Researchers have discovered a rich collection of ancient colored feathers that have been preserved and fossilized in tree sap in Canada.

A research team from the University of Alberta has uncovered many feathers trapped in tree resin that turned into resilient amber. Scientists believe the tiny bits of feathers may have come from non-avian dinosaurs from the late Cretaceous period.

According to the study published Thursday in the journal Science, Ryan McKellar, a paleontology graduate student of the University of Alberta, and colleagues have discovered 11 preserved feathers among the massive amber collections at the Royal Tyrrell Museum in southern Alberta.

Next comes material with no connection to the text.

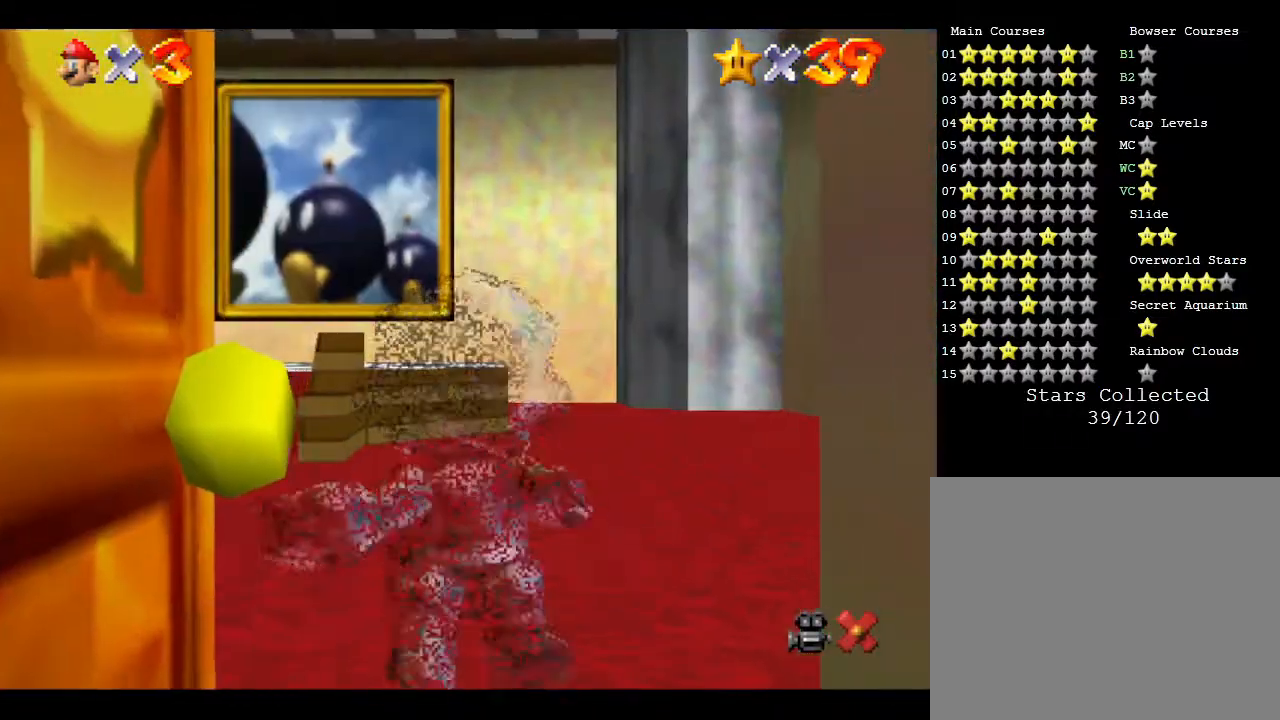
{"buttons": [], "left_stick": "up-left", "events": []}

The amber is part of a huge collection holding bits of animals and birds, entire insects, parasites, and segments of tree bark - all from 70 to 80 million years ago and stored at the museum, the San Francisco Chronicle reported.

Researchers reportedly sanded down and polished the amber pieces millimeters away from the feathers, allowing them to get an up-close look at the trapped feathers. The process allowed them to see the pigments that once colored the feathers, many of which were dark gray or brown, while others were transparent.

All the feathers are preserved down to micron scale, showing indentations and pigmentation. It's also the first time we've found proto-feathers [feathers thought to belong to non-avian dinosaurs] preserved in amber, McKellar told LiveScience.

“The amber preserves microscopic detail of the feathers and even their pigment or color. I would describe the colours as typically ranging from brown to black,” he said in a university release.

One researcher said feathers had been found on much older fossils, but the new samples suggest the feathers continued to develop into a modern form, even after the extinction of dinosaurs.

Although no dinosaurs or avian fossils were found in direct association with the amber specimens, McKellar said that comparison between the amber and other fossilized feathers found in the rock suggests some of the new specimens are from dinosaurs. In particular, non-avian dinosaur evidence suggests the feathers may have come from small theropods.

McKellar says that some of the feather specimens can take on water, enabling the bird to dive more effectively and are very similar to those of modern birds like the grebe, which are able to swim underwater.